------ INPUT FOR THIS TASK ------

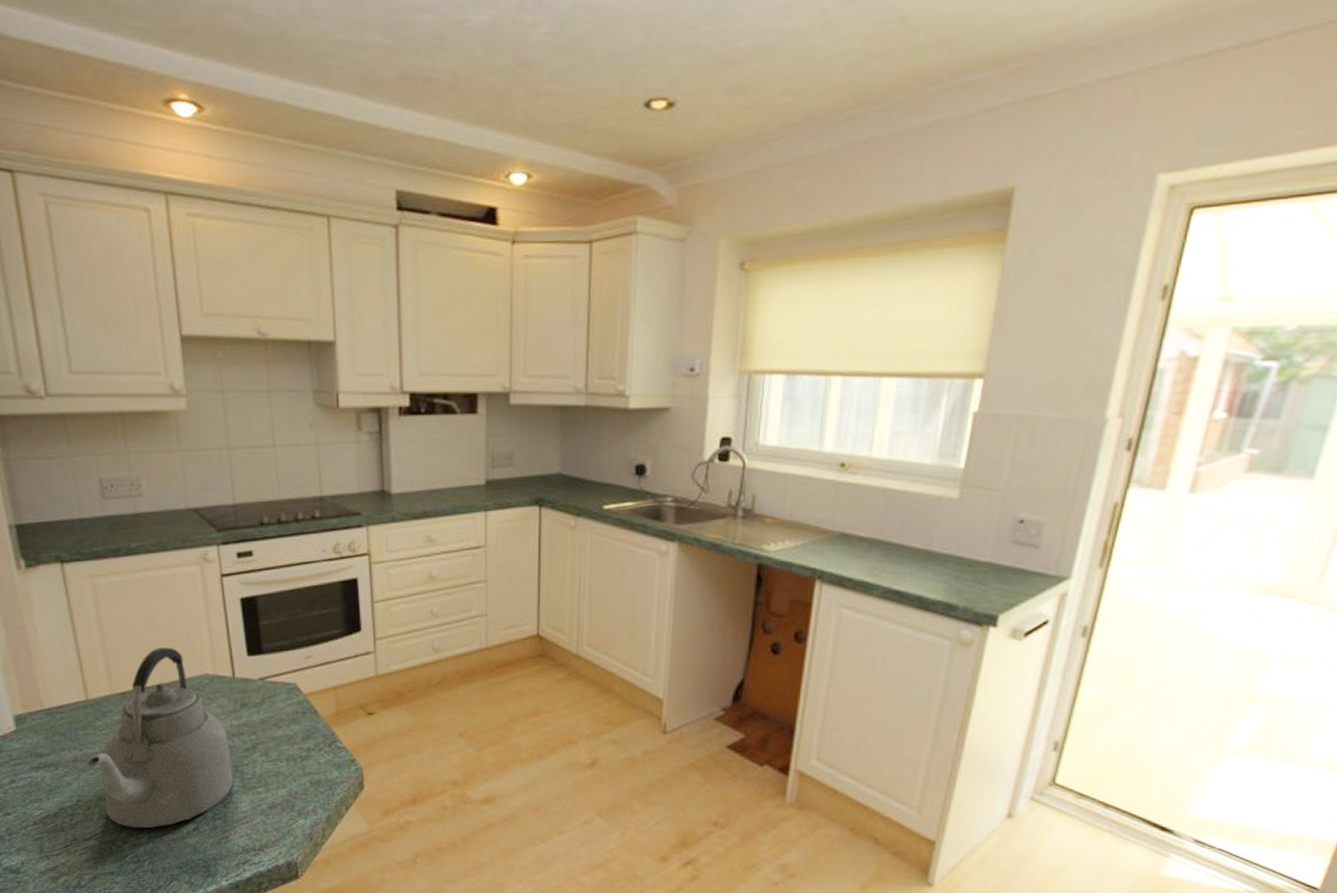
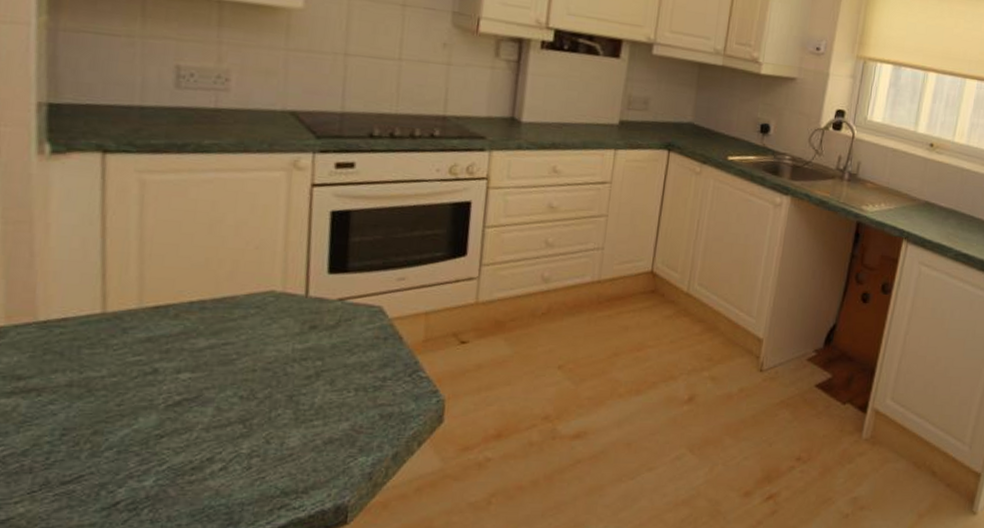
kettle: present [85,648,234,828] -> none [82,258,287,468]

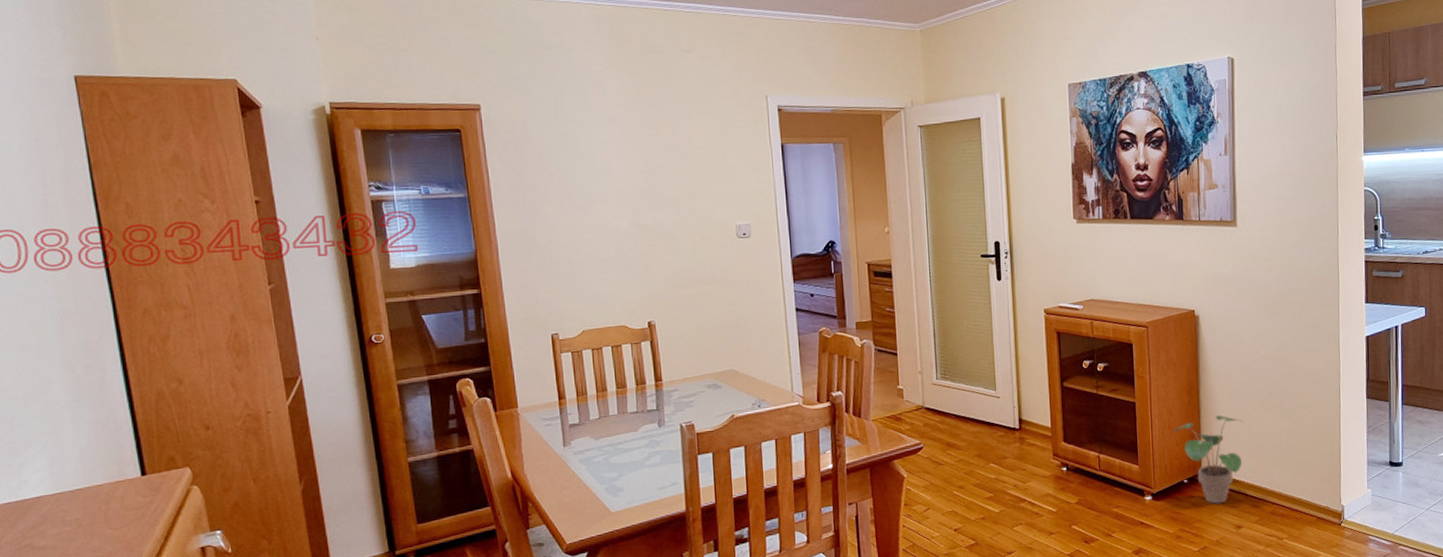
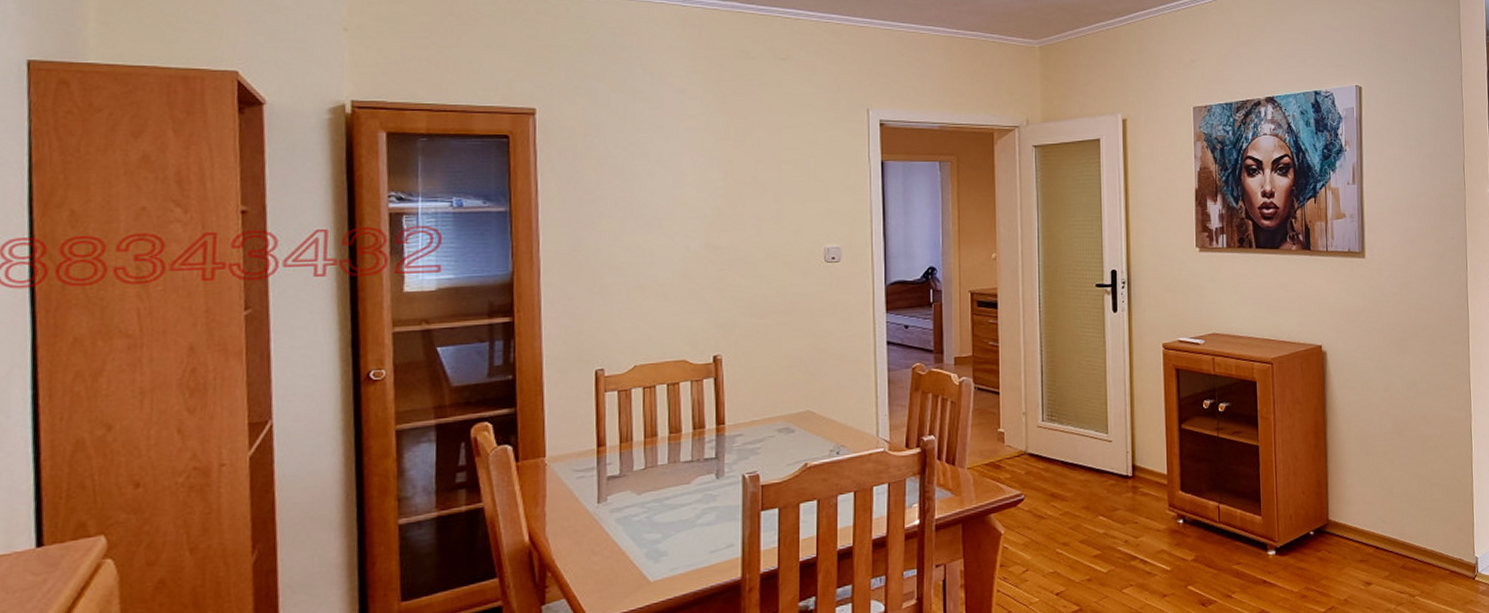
potted plant: present [1175,414,1243,504] -> none [1301,459,1373,558]

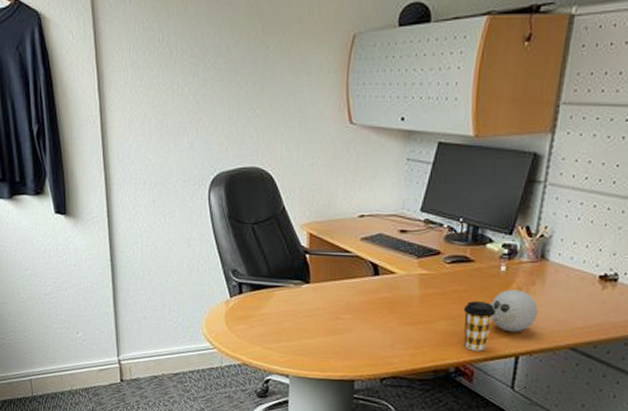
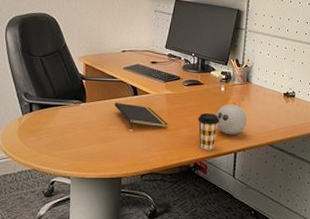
notepad: none [347,283,420,320] -> present [114,102,168,129]

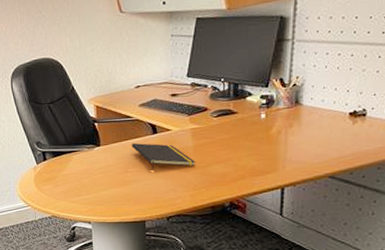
coffee cup: present [198,113,220,150] -> none [232,145,261,187]
decorative ball: present [216,104,247,135] -> none [255,132,297,169]

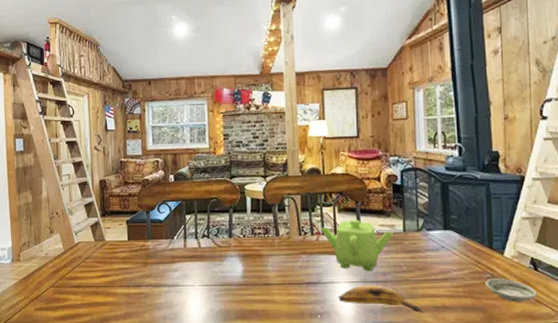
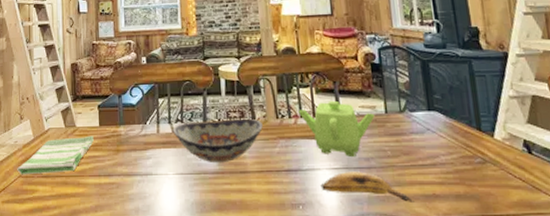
dish towel: none [49,249,124,285] -> present [17,135,95,175]
decorative bowl: none [199,235,286,276] -> present [173,118,263,163]
saucer: present [485,279,537,302] -> none [477,163,534,189]

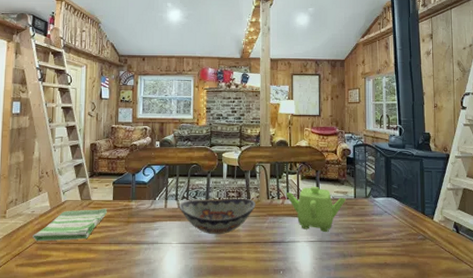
banana: present [320,172,415,202] -> none [299,244,370,269]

------

■ TASK PROMPT ■
Return every entry exactly, dropping the pictures.

■ OUTPUT ■
kettle: present [85,648,234,828] -> none [82,258,287,468]

potted plant: present [1175,414,1243,504] -> none [1301,459,1373,558]

notepad: none [347,283,420,320] -> present [114,102,168,129]

coffee cup: present [198,113,220,150] -> none [232,145,261,187]
decorative ball: present [216,104,247,135] -> none [255,132,297,169]

dish towel: none [49,249,124,285] -> present [17,135,95,175]
decorative bowl: none [199,235,286,276] -> present [173,118,263,163]
saucer: present [485,279,537,302] -> none [477,163,534,189]

banana: present [320,172,415,202] -> none [299,244,370,269]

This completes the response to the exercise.